The first thing Maeve noticed was an earthy, musty smell, like the aroma of earth that has been wetted down and filled with moss. Her eyes refused to open right away, but she could smell everything. The dirt beneath her, the water that dripped somewhere in the vicinity, the puddles that people walked through outside. Wherever she was, it smelled of stone, worn in and kissed with cold age.
Rubbing her eyes to will away the pounding headache, she squinted one lid open and barely caught movement above her. The tendril of someone’s hair slid across her face, and fingers poked her cheek. Maeve grunted in response, her heart beginning to race. Had she been kidnapped? She barely remembered last night; the dancing and drinking and midnight kissing all blurred into one loud memory that she did not care to relive. But after that kiss… what had happened? She couldn’t remember.

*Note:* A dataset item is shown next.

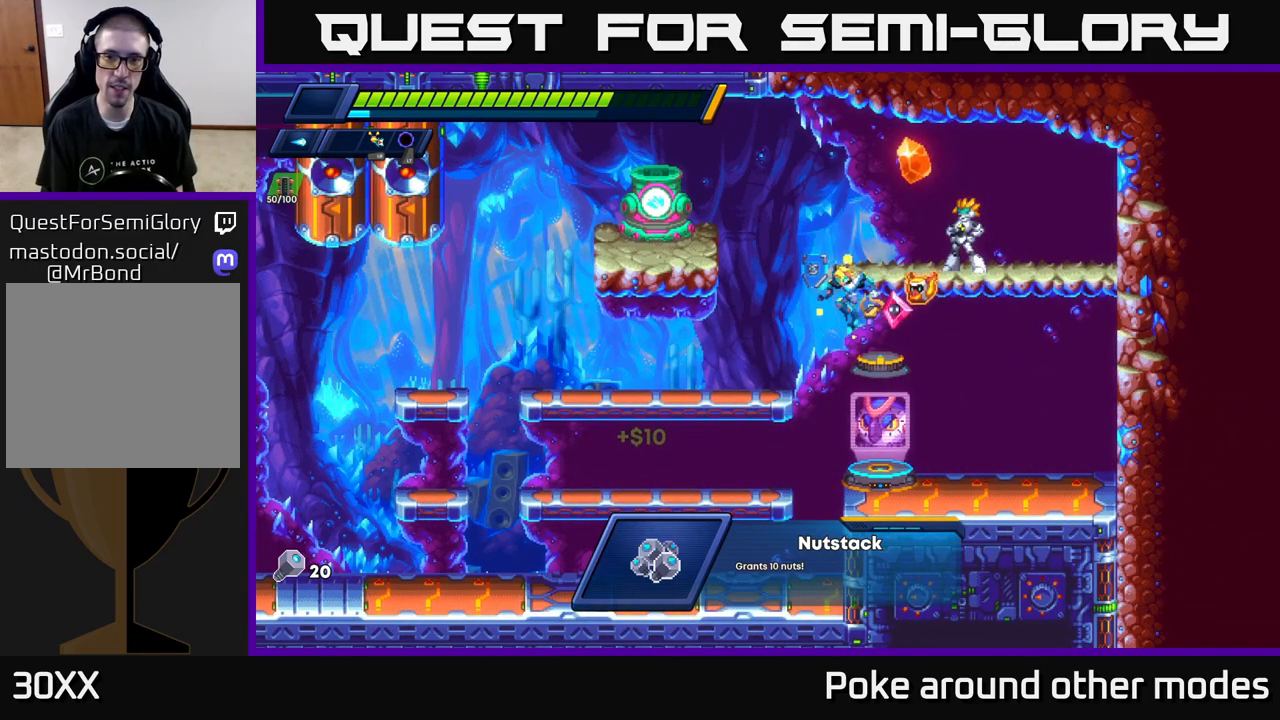
{"buttons": ["B"], "left_stick": "center", "right_stick": "center", "events": [[83, "left_stick", "right"], [283, "left_stick", "left"], [400, "left_stick", "center"], [450, "B", "down"]]}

If she hadn’t felt so much like throwing up, Maeve might have been a little more concerned about the figure tentatively prodding her body. But, the person did not seem to be after much of anything, and she was preoccupied with merely getting her vision back to care much. Something about the sounds coming from outside seemed odd to her, but she could not quite pin what it was.
Finally, both eyes cooperated and granted her vision — blurry, gritty vision that welcomed in stabbing pain with the light, but vision nonetheless. Above her was darkness; some sort of wooden beams beneath a floor, shrouded in shadows and cobwebs. To the left was a window; the sort of rectangular kind that basements have, which follows the line of the ground and does very little to allow a view in or out. It was barred, but then many basement windows were in the city.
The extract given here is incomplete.